# Task objective
Could you write out every record below exactly, leaving out any pictures?

* * * * * * *

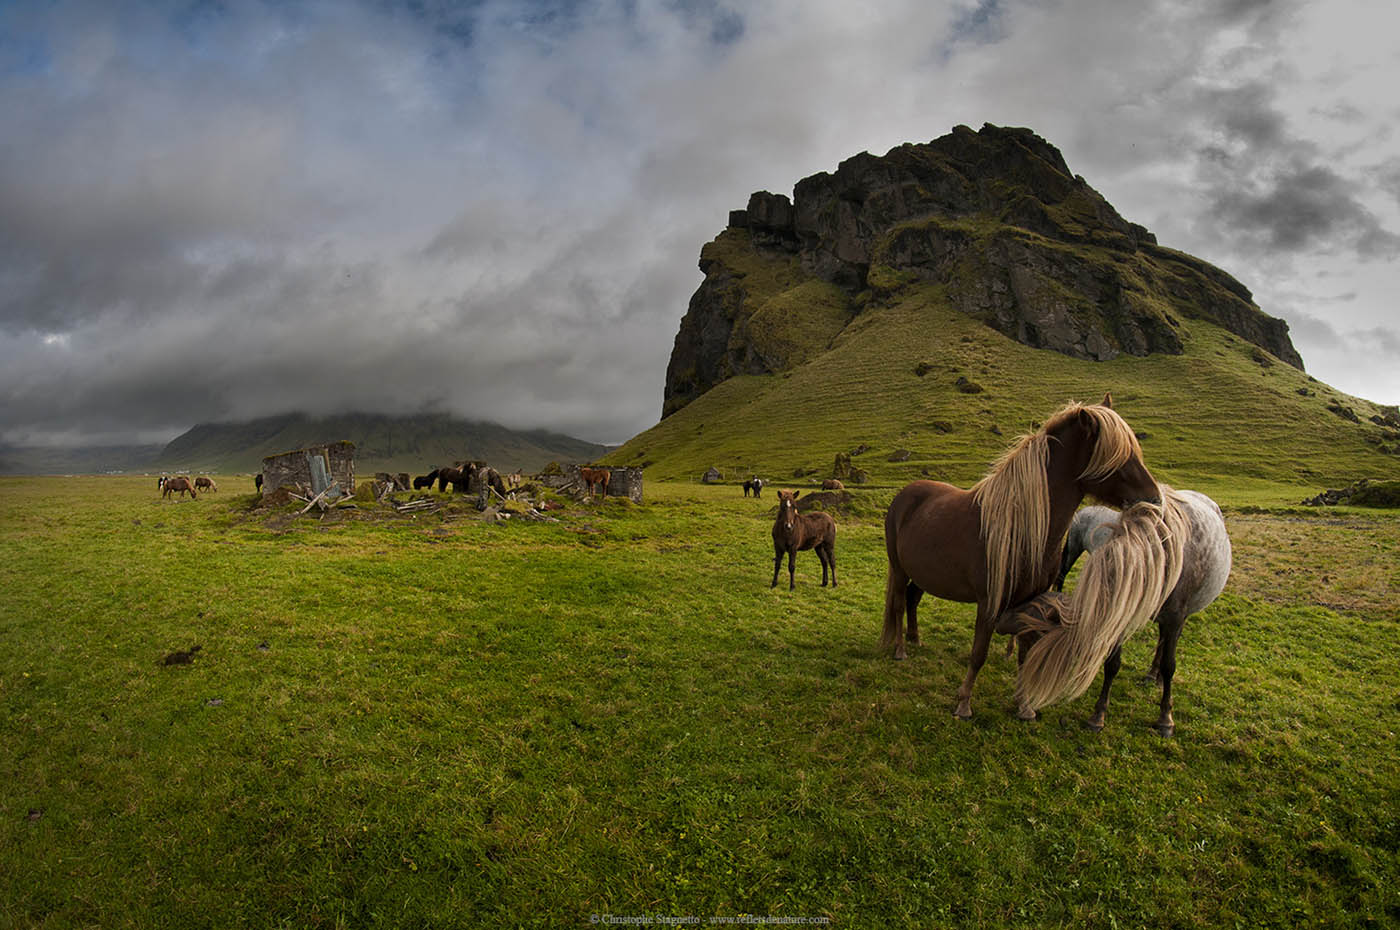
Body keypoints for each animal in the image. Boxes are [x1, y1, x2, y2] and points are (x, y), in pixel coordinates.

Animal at [884, 392, 1159, 717]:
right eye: (1118, 456)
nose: (1154, 500)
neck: (1020, 528)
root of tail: (905, 495)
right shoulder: (989, 602)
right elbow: (978, 653)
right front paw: (964, 702)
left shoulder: (1032, 600)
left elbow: (1025, 654)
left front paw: (1024, 705)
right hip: (899, 569)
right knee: (899, 603)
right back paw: (900, 649)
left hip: (924, 574)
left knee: (912, 599)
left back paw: (915, 639)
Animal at [1002, 490, 1232, 739]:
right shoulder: (1121, 616)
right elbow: (1113, 664)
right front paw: (1098, 716)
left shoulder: (1175, 616)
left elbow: (1170, 665)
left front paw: (1165, 719)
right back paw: (1152, 674)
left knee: (1167, 642)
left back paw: (1157, 677)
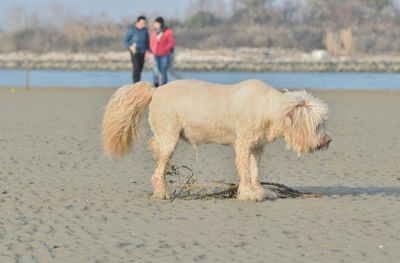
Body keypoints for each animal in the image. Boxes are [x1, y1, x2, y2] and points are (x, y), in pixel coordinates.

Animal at [102, 80, 332, 202]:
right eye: (317, 124)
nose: (329, 140)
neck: (268, 108)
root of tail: (156, 89)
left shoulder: (257, 147)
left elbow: (255, 171)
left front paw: (258, 191)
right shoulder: (243, 144)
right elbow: (245, 172)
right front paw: (247, 194)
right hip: (169, 139)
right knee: (158, 171)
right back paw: (163, 193)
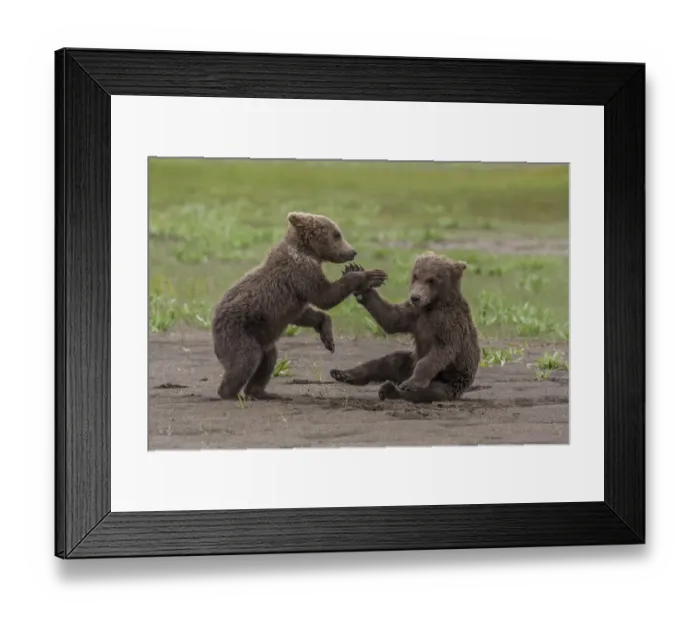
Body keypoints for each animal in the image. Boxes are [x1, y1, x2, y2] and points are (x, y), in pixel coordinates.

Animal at [212, 212, 388, 401]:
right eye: (337, 234)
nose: (352, 251)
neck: (309, 251)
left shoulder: (295, 297)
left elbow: (305, 314)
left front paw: (328, 339)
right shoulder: (301, 272)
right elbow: (325, 296)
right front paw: (371, 275)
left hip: (260, 335)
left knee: (268, 359)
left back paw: (264, 393)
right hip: (237, 332)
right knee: (247, 359)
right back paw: (231, 394)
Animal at [329, 252, 480, 403]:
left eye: (431, 280)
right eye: (415, 276)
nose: (415, 297)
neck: (431, 306)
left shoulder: (447, 323)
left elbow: (441, 351)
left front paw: (412, 383)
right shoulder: (414, 314)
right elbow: (392, 318)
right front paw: (357, 273)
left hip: (450, 380)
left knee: (433, 391)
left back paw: (394, 389)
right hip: (410, 361)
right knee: (388, 362)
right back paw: (343, 374)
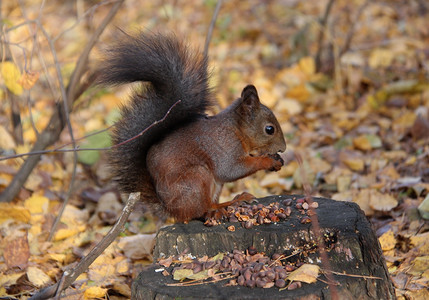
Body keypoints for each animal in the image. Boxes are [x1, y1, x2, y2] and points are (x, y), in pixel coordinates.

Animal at [96, 31, 284, 221]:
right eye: (270, 129)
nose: (282, 148)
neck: (236, 129)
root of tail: (171, 209)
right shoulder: (225, 147)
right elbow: (231, 169)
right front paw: (268, 161)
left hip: (212, 185)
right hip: (197, 177)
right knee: (202, 209)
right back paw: (227, 204)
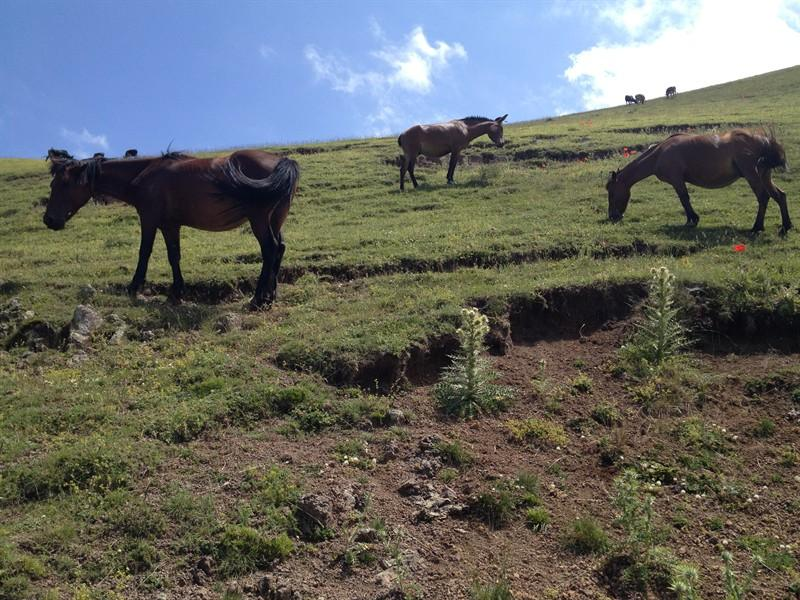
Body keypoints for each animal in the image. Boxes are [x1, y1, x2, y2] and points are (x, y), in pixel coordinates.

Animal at [43, 148, 300, 308]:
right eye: (53, 183)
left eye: (63, 183)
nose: (49, 220)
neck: (145, 175)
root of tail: (282, 161)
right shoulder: (169, 225)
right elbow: (173, 256)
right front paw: (176, 292)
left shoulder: (149, 219)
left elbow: (144, 252)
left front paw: (134, 287)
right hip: (275, 220)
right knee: (280, 248)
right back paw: (269, 296)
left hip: (259, 220)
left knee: (270, 249)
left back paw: (257, 299)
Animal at [608, 129, 788, 234]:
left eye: (611, 192)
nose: (612, 217)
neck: (659, 153)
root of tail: (764, 140)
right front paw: (691, 220)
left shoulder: (677, 180)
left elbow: (684, 199)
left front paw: (692, 220)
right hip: (764, 176)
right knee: (780, 196)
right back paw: (786, 226)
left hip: (752, 175)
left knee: (763, 197)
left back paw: (757, 227)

* * * * * * *

# Output of the exercise
Body keypoints for each animal in the image. Boxes are [x1, y1, x2, y2] and points are (x, y), in pixel coordinates.

Animal at [884, 392, 1159, 717]:
right eye: (1118, 456)
nose: (1154, 500)
neck: (1020, 528)
root of tail: (905, 495)
right shoulder: (989, 602)
right elbow: (978, 653)
right front paw: (964, 702)
left shoulder: (1032, 600)
left elbow: (1025, 654)
left front paw: (1024, 705)
right hip: (899, 569)
right knee: (899, 603)
right back paw: (900, 649)
left hip: (924, 574)
left knee: (912, 599)
left back paw: (915, 639)
Animal at [1002, 490, 1232, 739]:
right shoulder: (1121, 616)
right elbow: (1113, 664)
right front paw: (1098, 716)
left shoulder: (1175, 616)
left elbow: (1170, 665)
left front paw: (1165, 719)
right back paw: (1152, 674)
left knee: (1167, 642)
left back paw: (1157, 677)
Body keypoints for each animal in the image. Boxes are [x1, y1, x2, y2] and points are (x, y), in pixel coordinates.

Animal at [102, 80, 332, 202]:
right eye: (317, 124)
nose: (329, 140)
neck: (268, 108)
root of tail: (156, 89)
left shoulder: (257, 147)
left elbow: (255, 171)
left front paw: (258, 191)
right shoulder: (243, 144)
right elbow: (245, 172)
right front paw: (247, 194)
right hip: (169, 139)
right knee: (158, 171)
right back paw: (163, 193)
Body keypoints for each animal in the image. Boxes are [x1, y1, x2, y2] and points are (x, y), in pixel coordinates.

Animal at [212, 212, 388, 401]:
right eye: (337, 234)
nose: (352, 251)
neck: (309, 251)
left shoulder: (295, 297)
left elbow: (305, 314)
left front paw: (328, 339)
right shoulder: (301, 272)
right elbow: (325, 296)
right front paw: (371, 275)
left hip: (260, 335)
left knee: (268, 359)
left back paw: (264, 393)
right hip: (237, 332)
right knee: (247, 359)
right back paw: (231, 394)
Animal at [329, 252, 480, 403]:
left eye: (431, 280)
right eye: (415, 276)
nose: (415, 297)
neck: (431, 306)
left shoulder: (447, 323)
left elbow: (441, 351)
left front paw: (412, 383)
right shoulder: (414, 314)
right elbow: (392, 318)
right front paw: (357, 273)
left hip: (450, 380)
left knee: (433, 391)
left back paw: (394, 389)
right hip: (410, 361)
right knee: (388, 362)
right back paw: (343, 374)
Body keypoints for each animal in the image. Boxes are [x1, y1, x2, y2] and points are (x, y), in pixel coordinates.

Animal at [96, 31, 284, 221]:
right eye: (270, 129)
nose: (282, 148)
neck: (236, 129)
root of tail: (171, 209)
right shoulder: (225, 147)
right elbow: (231, 169)
right front paw: (268, 161)
left hip: (212, 185)
right hip: (197, 177)
right knee: (202, 209)
right back paw: (227, 204)
Body keypoints for each animal in the image. Boxes are [x1, y1, x2, y2] and points are (x, y), in pixel coordinates.

Animal at [43, 148, 300, 308]:
right eye: (53, 183)
left eye: (63, 183)
nose: (49, 220)
neck: (145, 175)
root of tail: (282, 161)
right shoulder: (169, 225)
right elbow: (173, 256)
right front paw: (176, 292)
left shoulder: (149, 219)
left elbow: (144, 252)
left front paw: (134, 287)
right hip: (275, 220)
right knee: (280, 248)
right back paw: (269, 296)
left hip: (259, 220)
left knee: (270, 249)
left back paw: (257, 299)
Animal at [608, 129, 788, 234]:
left eye: (611, 192)
nose: (612, 217)
neck: (659, 153)
root of tail: (764, 140)
right front paw: (691, 220)
left shoulder: (677, 180)
left elbow: (684, 199)
left front paw: (692, 220)
right hip: (764, 176)
right knee: (780, 196)
right back paw: (786, 226)
left hip: (752, 175)
left knee: (763, 197)
left back paw: (757, 227)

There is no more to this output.